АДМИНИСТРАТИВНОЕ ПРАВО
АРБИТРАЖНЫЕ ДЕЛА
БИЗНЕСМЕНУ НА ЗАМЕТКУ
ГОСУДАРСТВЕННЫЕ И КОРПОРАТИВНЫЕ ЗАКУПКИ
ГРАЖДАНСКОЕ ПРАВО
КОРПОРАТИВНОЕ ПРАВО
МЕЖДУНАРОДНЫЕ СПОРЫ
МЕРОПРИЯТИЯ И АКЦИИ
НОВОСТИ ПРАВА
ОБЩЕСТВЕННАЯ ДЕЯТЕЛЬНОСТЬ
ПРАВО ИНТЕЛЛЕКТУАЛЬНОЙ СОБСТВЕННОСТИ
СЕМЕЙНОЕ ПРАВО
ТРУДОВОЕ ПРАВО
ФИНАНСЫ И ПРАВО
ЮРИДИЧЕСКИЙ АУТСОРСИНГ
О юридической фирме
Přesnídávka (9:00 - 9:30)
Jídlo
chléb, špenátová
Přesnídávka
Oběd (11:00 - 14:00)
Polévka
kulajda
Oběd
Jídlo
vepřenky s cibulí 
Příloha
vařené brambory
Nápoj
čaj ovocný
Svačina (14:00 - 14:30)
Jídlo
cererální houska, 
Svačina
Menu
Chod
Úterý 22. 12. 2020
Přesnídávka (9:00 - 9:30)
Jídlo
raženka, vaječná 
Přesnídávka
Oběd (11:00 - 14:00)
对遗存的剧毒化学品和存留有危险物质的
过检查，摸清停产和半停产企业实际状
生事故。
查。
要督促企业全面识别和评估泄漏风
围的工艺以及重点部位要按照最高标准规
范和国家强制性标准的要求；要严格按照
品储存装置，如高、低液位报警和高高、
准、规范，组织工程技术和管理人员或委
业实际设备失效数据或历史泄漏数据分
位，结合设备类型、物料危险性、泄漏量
──────
■ **Work request**:
Could you work out how many lines in the records include "ПРАВО"? Answer with the number only.

■ **Solved problem**:
7